In some cases, it will be useful to add a user to a group (other than their default main group) in order to grant additional permissions. For example, a user who is included in the sudo group has full administrative privileges through the sudo command. This can be achieved with a command such as adduser user group.

5.2.2. Modifying an Existing Account or Password

The following commands allow modification of the information stored in specific fields of the user databases:

  • passwd—permits a regular user to change their password, which in turn, updates the /etc/shadow file.
  • chfn—(CHange Full Name), reserved for the super-user (root), modifies the GECOS, or "general information" field.
  • chsh—(CHange SHell) changes the user's login shell. However, available choices will be limited to those listed in /etc/shells; the administrator, on the other hand, is not bound by this restriction and can set the shell to any program chosen.
  • chage—(CHange AGE) allows the administrator to change the password expiration settings by passing the user name as an argument or list current settings using the -l user option. Alternatively, you can also force the expiration of a password using the passwd -e user command, which forces the user to change their password the next time they log in.

5.2.3. Disabling an Account

You may find yourself needing to disable an account (lock out a user) as a disciplinary measure, for the purposes of an investigation, or simply in the event of a prolonged or definitive absence of a user. A disabled account means the user cannot login or gain access to the machine. The account remains intact on the machine and no files or data are deleted; it is simply inaccessible. This is accomplished by using the command passwd -l user(lock).

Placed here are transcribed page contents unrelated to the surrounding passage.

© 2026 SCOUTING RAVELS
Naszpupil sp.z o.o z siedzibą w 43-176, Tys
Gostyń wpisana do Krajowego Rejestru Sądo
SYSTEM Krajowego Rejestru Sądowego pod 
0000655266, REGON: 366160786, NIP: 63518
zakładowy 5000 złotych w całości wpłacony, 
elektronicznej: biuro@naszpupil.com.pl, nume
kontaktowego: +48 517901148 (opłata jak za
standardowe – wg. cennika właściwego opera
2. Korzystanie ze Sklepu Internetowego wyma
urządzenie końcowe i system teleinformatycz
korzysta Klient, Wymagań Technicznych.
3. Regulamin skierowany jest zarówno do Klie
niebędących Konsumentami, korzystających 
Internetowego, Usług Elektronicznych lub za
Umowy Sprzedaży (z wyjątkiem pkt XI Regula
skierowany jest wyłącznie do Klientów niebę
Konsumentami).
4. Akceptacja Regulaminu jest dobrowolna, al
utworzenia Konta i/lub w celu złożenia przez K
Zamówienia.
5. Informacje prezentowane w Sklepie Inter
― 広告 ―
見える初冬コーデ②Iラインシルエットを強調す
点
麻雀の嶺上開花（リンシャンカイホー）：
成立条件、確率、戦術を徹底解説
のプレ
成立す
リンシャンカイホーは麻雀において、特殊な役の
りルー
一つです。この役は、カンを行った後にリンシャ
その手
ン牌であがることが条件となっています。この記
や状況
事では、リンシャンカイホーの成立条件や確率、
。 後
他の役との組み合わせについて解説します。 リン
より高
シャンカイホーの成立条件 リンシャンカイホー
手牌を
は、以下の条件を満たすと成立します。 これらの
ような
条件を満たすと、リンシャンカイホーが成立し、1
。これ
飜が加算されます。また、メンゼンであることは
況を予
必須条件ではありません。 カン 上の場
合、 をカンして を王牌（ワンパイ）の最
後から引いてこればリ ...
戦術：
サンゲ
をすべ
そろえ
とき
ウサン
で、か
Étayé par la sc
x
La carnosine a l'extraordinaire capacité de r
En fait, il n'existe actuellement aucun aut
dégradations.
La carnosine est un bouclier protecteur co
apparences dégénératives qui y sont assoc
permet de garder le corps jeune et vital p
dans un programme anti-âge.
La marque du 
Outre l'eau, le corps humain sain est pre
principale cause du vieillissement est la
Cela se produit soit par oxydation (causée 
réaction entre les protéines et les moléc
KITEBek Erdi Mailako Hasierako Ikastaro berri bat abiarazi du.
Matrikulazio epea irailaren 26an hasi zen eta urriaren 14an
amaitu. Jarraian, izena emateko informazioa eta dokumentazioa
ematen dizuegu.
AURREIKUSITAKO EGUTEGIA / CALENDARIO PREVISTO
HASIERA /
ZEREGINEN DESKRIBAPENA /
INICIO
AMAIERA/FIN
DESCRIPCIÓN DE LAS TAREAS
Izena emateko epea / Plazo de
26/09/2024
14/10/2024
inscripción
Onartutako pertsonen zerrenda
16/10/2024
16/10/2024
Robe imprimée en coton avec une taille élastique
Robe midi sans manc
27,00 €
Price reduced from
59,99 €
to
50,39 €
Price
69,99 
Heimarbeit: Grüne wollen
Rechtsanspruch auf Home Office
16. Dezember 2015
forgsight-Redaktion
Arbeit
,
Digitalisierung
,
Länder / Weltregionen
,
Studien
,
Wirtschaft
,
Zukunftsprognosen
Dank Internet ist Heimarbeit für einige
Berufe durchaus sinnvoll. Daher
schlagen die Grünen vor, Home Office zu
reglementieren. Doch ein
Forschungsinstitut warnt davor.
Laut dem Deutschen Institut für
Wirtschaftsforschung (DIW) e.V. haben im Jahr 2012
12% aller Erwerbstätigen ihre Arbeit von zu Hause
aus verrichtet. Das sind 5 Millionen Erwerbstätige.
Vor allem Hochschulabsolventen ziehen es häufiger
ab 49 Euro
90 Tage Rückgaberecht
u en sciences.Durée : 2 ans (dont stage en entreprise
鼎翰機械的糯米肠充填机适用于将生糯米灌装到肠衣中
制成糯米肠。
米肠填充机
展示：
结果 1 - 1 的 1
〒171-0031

Re-enabling the account is done in similar fashion, with the -u option (unlock).

5.2.4. Managing Unix Groups

The addgroup and delgroup commands add or delete a group, respectively. The groupmod command modifies a group's information (its gid or identifier). The command gpasswd group changes the password for the group, while the
gpasswd -r group command deletes it.

Working with Several Groups

Each user may be a member of many groups. A user's main group is, by default, created during initial user configuration. By default, each file that a user creates belongs to the user, as well as to the user's main group. This is not always desirable; for example, when the user needs to work in a directory shared by a group other than their main group. In this case, the user needs to change groups using one of the following commands: newgrp, which starts a new shell, or sg, which simply executes a command using the supplied alternate group. These commands also allow the user to join a group to which they do not currently belong. If the group is password protected, they will need to supply the appropriate password before the command is executed.

Alternatively, the user can set the setgid bit on the directory, which causes files created in that directory to automatically belong to the correct group. For more details, see SECURITY setgid directory and sticky bit.

The id command displays the current state of a user, with their personal identifier (uid variable), current main group (gid variable), and the list of groups to which they belong (groups variable).